* What you will do *
Reproduce the following lines word for word, omitting the pictures from your answer.

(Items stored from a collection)

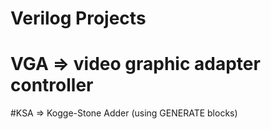 Verilog Projects
================

# VGA   => video graphic adapter controller

#KSA   => Kogge-Stone Adder (using GENERATE blocks)

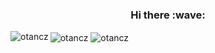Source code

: <h3 align="center">Hi there :wave:</h3>

<img align="left" src="https://github-readme-stats.vercel.app/api?username=otancz&count_private=true&hide_border=true&locale=cs&theme=transparent&include_all_commits=true&show_icons=true" alt="otancz" />

<img align="center" src="https://github-readme-stats.vercel.app/api/top-langs/?username=otancz&hide_border=true&locale=cs&theme=transparent&layout=compact&langs_count=6" alt="otancz" />

<img align="center" src="https://github-readme-stats.vercel.app/api/wakatime?username=otancz&locale=cs&theme=transparent&hide_border=true" alt="otancz" />
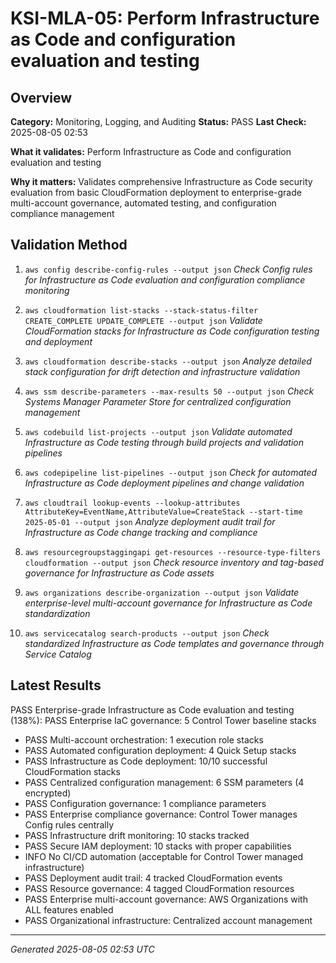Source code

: # KSI-MLA-05: Perform Infrastructure as Code and configuration evaluation and testing

## Overview

**Category:** Monitoring, Logging, and Auditing
**Status:** PASS
**Last Check:** 2025-08-05 02:53

**What it validates:** Perform Infrastructure as Code and configuration evaluation and testing

**Why it matters:** Validates comprehensive Infrastructure as Code security evaluation from basic CloudFormation deployment to enterprise-grade multi-account governance, automated testing, and configuration compliance management

## Validation Method

1. `aws config describe-config-rules --output json`
   *Check Config rules for Infrastructure as Code evaluation and configuration compliance monitoring*

2. `aws cloudformation list-stacks --stack-status-filter CREATE_COMPLETE UPDATE_COMPLETE --output json`
   *Validate CloudFormation stacks for Infrastructure as Code configuration testing and deployment*

3. `aws cloudformation describe-stacks --output json`
   *Analyze detailed stack configuration for drift detection and infrastructure validation*

4. `aws ssm describe-parameters --max-results 50 --output json`
   *Check Systems Manager Parameter Store for centralized configuration management*

5. `aws codebuild list-projects --output json`
   *Validate automated Infrastructure as Code testing through build projects and validation pipelines*

6. `aws codepipeline list-pipelines --output json`
   *Check for automated Infrastructure as Code deployment pipelines and change validation*

7. `aws cloudtrail lookup-events --lookup-attributes AttributeKey=EventName,AttributeValue=CreateStack --start-time 2025-05-01 --output json`
   *Analyze deployment audit trail for Infrastructure as Code change tracking and compliance*

8. `aws resourcegroupstaggingapi get-resources --resource-type-filters cloudformation --output json`
   *Check resource inventory and tag-based governance for Infrastructure as Code assets*

9. `aws organizations describe-organization --output json`
   *Validate enterprise-level multi-account governance for Infrastructure as Code standardization*

10. `aws servicecatalog search-products --output json`
   *Check standardized Infrastructure as Code templates and governance through Service Catalog*

## Latest Results

PASS Enterprise-grade Infrastructure as Code evaluation and testing (138%): PASS Enterprise IaC governance: 5 Control Tower baseline stacks
- PASS Multi-account orchestration: 1 execution role stacks
- PASS Automated configuration deployment: 4 Quick Setup stacks
- PASS Infrastructure as Code deployment: 10/10 successful CloudFormation stacks
- PASS Centralized configuration management: 6 SSM parameters (4 encrypted)
- PASS Configuration governance: 1 compliance parameters
- PASS Enterprise compliance governance: Control Tower manages Config rules centrally
- PASS Infrastructure drift monitoring: 10 stacks tracked
- PASS Secure IAM deployment: 10 stacks with proper capabilities
- INFO No CI/CD automation (acceptable for Control Tower managed infrastructure)
- PASS Deployment audit trail: 4 tracked CloudFormation events
- PASS Resource governance: 4 tagged CloudFormation resources
- PASS Enterprise multi-account governance: AWS Organizations with ALL features enabled
- PASS Organizational infrastructure: Centralized account management

---
*Generated 2025-08-05 02:53 UTC*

* Solution to this task *
 Verilog Projects
================

# VGA   => video graphic adapter controller

#KSA   => Kogge-Stone Adder (using GENERATE blocks)

Source code

: <h3 align="center">Hi there :wave:</h3>

<img align="left" src="https://github-readme-stats.vercel.app/api?username=otancz&count_private=true&hide_border=true&locale=cs&theme=transparent&include_all_commits=true&show_icons=true" alt="otancz" />

<img align="center" src="https://github-readme-stats.vercel.app/api/top-langs/?username=otancz&hide_border=true&locale=cs&theme=transparent&layout=compact&langs_count=6" alt="otancz" />

<img align="center" src="https://github-readme-stats.vercel.app/api/wakatime?username=otancz&locale=cs&theme=transparent&hide_border=true" alt="otancz" />
Source code

: # KSI-MLA-05: Perform Infrastructure as Code and configuration evaluation and testing

## Overview

**Category:** Monitoring, Logging, and Auditing
**Status:** PASS
**Last Check:** 2025-08-05 02:53

**What it validates:** Perform Infrastructure as Code and configuration evaluation and testing

**Why it matters:** Validates comprehensive Infrastructure as Code security evaluation from basic CloudFormation deployment to enterprise-grade multi-account governance, automated testing, and configuration compliance management

## Validation Method

1. `aws config describe-config-rules --output json`
   *Check Config rules for Infrastructure as Code evaluation and configuration compliance monitoring*

2. `aws cloudformation list-stacks --stack-status-filter CREATE_COMPLETE UPDATE_COMPLETE --output json`
   *Validate CloudFormation stacks for Infrastructure as Code configuration testing and deployment*

3. `aws cloudformation describe-stacks --output json`
   *Analyze detailed stack configuration for drift detection and infrastructure validation*

4. `aws ssm describe-parameters --max-results 50 --output json`
   *Check Systems Manager Parameter Store for centralized configuration management*

5. `aws codebuild list-projects --output json`
   *Validate automated Infrastructure as Code testing through build projects and validation pipelines*

6. `aws codepipeline list-pipelines --output json`
   *Check for automated Infrastructure as Code deployment pipelines and change validation*

7. `aws cloudtrail lookup-events --lookup-attributes AttributeKey=EventName,AttributeValue=CreateStack --start-time 2025-05-01 --output json`
   *Analyze deployment audit trail for Infrastructure as Code change tracking and compliance*

8. `aws resourcegroupstaggingapi get-resources --resource-type-filters cloudformation --output json`
   *Check resource inventory and tag-based governance for Infrastructure as Code assets*

9. `aws organizations describe-organization --output json`
   *Validate enterprise-level multi-account governance for Infrastructure as Code standardization*

10. `aws servicecatalog search-products --output json`
   *Check standardized Infrastructure as Code templates and governance through Service Catalog*

## Latest Results

PASS Enterprise-grade Infrastructure as Code evaluation and testing (138%): PASS Enterprise IaC governance: 5 Control Tower baseline stacks
- PASS Multi-account orchestration: 1 execution role stacks
- PASS Automated configuration deployment: 4 Quick Setup stacks
- PASS Infrastructure as Code deployment: 10/10 successful CloudFormation stacks
- PASS Centralized configuration management: 6 SSM parameters (4 encrypted)
- PASS Configuration governance: 1 compliance parameters
- PASS Enterprise compliance governance: Control Tower manages Config rules centrally
- PASS Infrastructure drift monitoring: 10 stacks tracked
- PASS Secure IAM deployment: 10 stacks with proper capabilities
- INFO No CI/CD automation (acceptable for Control Tower managed infrastructure)
- PASS Deployment audit trail: 4 tracked CloudFormation events
- PASS Resource governance: 4 tagged CloudFormation resources
- PASS Enterprise multi-account governance: AWS Organizations with ALL features enabled
- PASS Organizational infrastructure: Centralized account management

---
*Generated 2025-08-05 02:53 UTC*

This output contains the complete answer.